Concession Snag Leads To Ship Suit

Written by Firm | Jul 18, 1994 | Press | Print PDF

Pacific Business News

July 18, 1994
Jack Karnhis

A lawsuit over a shipboard concession could throw off the timing of the $28 million upgrade planned for the SS Independence, now en route to Virginia for refurbishment.

Renovations to the 682-foot ship, which takes passengers on interIsland cruises, might hit a snag because of a dispute with Georgia-based W.H. Smith Hotel Services Inc.

W.H. Smith, a subsidiary of W.H. Smith (USA) Group Inc., leases retail space on the Independence and its sister ship, the SS Constitution.
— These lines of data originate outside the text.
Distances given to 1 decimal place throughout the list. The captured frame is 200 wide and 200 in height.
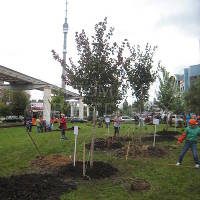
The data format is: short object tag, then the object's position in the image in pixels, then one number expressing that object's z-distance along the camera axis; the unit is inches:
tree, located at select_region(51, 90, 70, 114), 1334.2
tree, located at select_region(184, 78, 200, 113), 739.5
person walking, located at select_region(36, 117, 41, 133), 863.1
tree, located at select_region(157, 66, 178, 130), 714.2
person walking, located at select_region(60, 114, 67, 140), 613.5
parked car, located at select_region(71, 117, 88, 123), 1777.9
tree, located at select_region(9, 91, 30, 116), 1883.6
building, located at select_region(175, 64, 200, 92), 2874.0
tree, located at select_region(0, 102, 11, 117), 1739.7
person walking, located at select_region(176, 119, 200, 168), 317.4
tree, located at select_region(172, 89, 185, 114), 779.5
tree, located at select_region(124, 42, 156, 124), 473.1
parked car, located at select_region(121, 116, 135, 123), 1801.2
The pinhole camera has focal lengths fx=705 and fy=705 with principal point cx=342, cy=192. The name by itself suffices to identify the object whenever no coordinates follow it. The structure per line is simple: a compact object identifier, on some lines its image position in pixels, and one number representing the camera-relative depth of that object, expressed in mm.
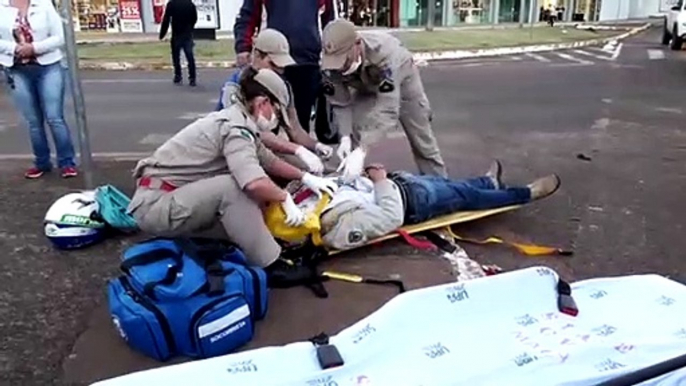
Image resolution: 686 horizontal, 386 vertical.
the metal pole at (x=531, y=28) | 22094
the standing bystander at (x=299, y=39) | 4738
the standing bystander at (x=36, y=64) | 5129
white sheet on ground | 2522
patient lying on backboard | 3811
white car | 19156
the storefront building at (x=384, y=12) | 23312
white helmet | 4023
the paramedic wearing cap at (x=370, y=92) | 4117
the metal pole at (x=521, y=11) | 31141
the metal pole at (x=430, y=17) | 24598
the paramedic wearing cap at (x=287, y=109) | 4047
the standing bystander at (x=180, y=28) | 12219
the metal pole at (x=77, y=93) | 4789
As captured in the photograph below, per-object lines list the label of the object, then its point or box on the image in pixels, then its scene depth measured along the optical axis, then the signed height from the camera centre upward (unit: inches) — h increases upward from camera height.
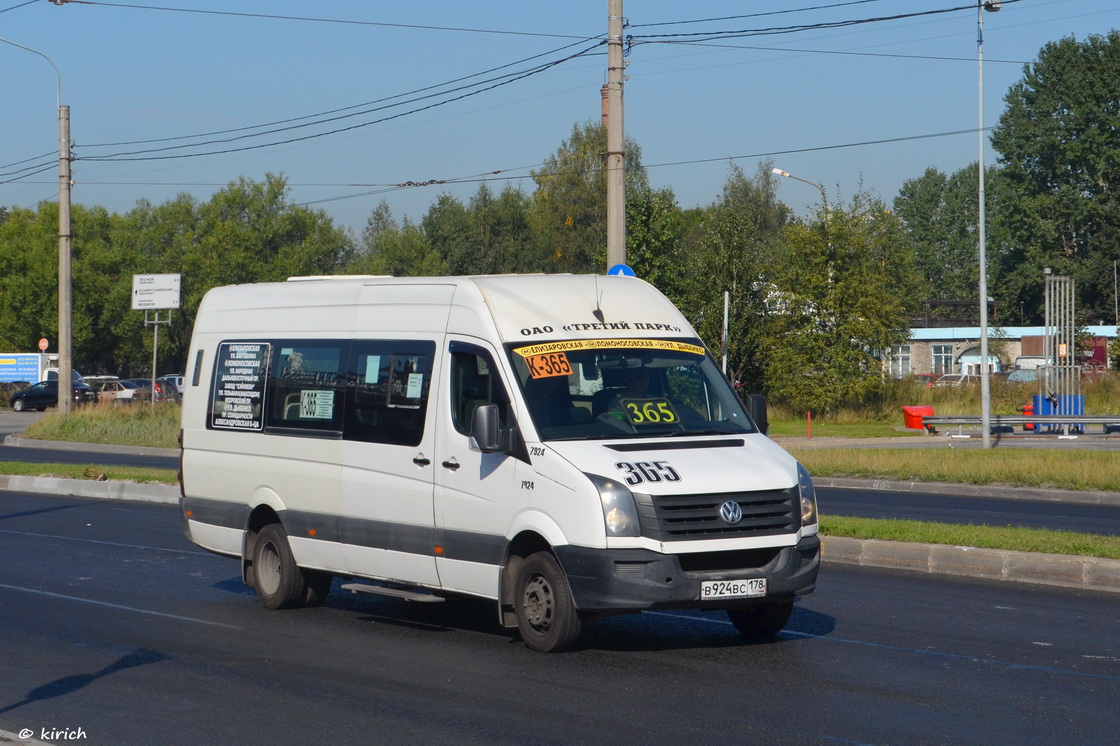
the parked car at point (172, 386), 2581.2 +8.6
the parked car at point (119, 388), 2477.2 +3.5
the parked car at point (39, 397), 2472.9 -14.2
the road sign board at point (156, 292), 2089.1 +162.2
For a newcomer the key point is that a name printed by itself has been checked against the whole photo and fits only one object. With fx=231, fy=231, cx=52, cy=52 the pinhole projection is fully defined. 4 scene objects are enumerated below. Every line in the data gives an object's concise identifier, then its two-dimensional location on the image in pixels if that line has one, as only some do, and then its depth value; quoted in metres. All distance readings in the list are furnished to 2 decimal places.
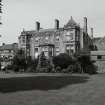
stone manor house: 62.09
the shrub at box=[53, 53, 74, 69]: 51.16
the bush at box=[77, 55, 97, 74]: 50.47
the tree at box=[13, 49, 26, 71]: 55.60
The stores sell sundries, clothing and logo items to passengers.

Smith filed suit July 8 in U.S. District Court against Great Hawaiian Cruise Line Inc., Great Hawaiian Properties Corp., Great Hawaiian Independence Inc. and Great Hawaiian Constitution Ship Co.

These entities own or are connected with the two vessels. The ships operate as American Hawaii Cruises, a subsidiary of Chicago-based American Classic Voyages Co.

According to the suit, W.H. Smith seeks a restraining order to stop demolition of its concession area on the Independence during its upcoming refurbishment in Virginia. It also seeks to stop any concession area rework planned for the Constitution, which is expected to go into dry dock in February 1995.

In addition, W.H. Smith objected to the way the concession agreement was terminated and seeks $2 million in compensatory damages and $5 million in punitive damages.

The suit seeks declaratory and injunctive relief, and alleges breach of contract. Richard L. Robbins, the Mainland attorney for W.H. Smith, claimed the termination of the concession agreement will result in damages for lost investments and profits in excess of $1.8 million.  The store’s annual profit was listed at $250,000.

Richard C. Sutton, the local attorney for W.H. Smith, said. “We think we have strong arguments that they have wrongfully terminated the concession agreement.” Sutton believes the concession space has been “substantially demolished” during the trip to the dry dock, even though three years allegedly remain on the concession agreement, he said. The contract agreement also stipulated the store would be moved by “mutual agreement.”

Sutton said he and his clients remain concerned about the demolition in relation to when the defendants received the lawsuit.

Jordan B. Allen, attorney for the defendants, said a memorandum in response was filed July 14 in U.S. District Court. “We feel we terminated the contract according to the language of the agreement.” Allen said. “We felt the relationship was no longer in our best interest.” The defendants reject the plaintiff’s argument entirely, he said, adding “we clearly had the right to terminate the agreement.”

W.H. Smith (USA) Group operates hotels, resorts and airport retailers across the country. It entered the Hawaii market in February 1988 and operates 25 hotel concessions.